Collected data
※
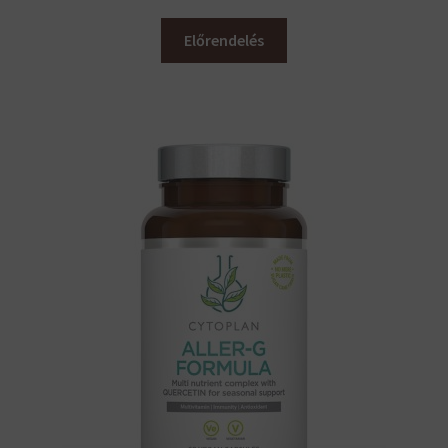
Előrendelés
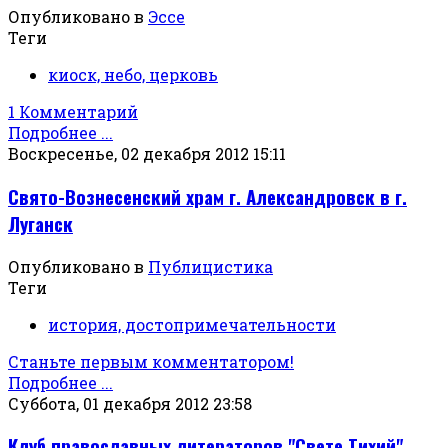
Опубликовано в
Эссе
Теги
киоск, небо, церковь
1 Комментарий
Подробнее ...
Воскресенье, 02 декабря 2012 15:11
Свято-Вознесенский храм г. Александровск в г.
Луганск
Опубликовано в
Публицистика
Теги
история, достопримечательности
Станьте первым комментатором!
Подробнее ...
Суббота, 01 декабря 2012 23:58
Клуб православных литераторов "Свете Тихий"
※
WHAT THE EXERCISE ASKS: Only the pictures are to be left out, and all of the data must otherwise be transcribed exactly.

ANSWER SPACE:
Előrendelés
Опубликовано в
Эссе
Теги
киоск, небо, церковь
1 Комментарий
Подробнее ...
Воскресенье, 02 декабря 2012 15:11
Свято-Вознесенский храм г. Александровск в г.
Луганск
Опубликовано в
Публицистика
Теги
история, достопримечательности
Станьте первым комментатором!
Подробнее ...
Суббота, 01 декабря 2012 23:58
Клуб православных литераторов "Свете Тихий"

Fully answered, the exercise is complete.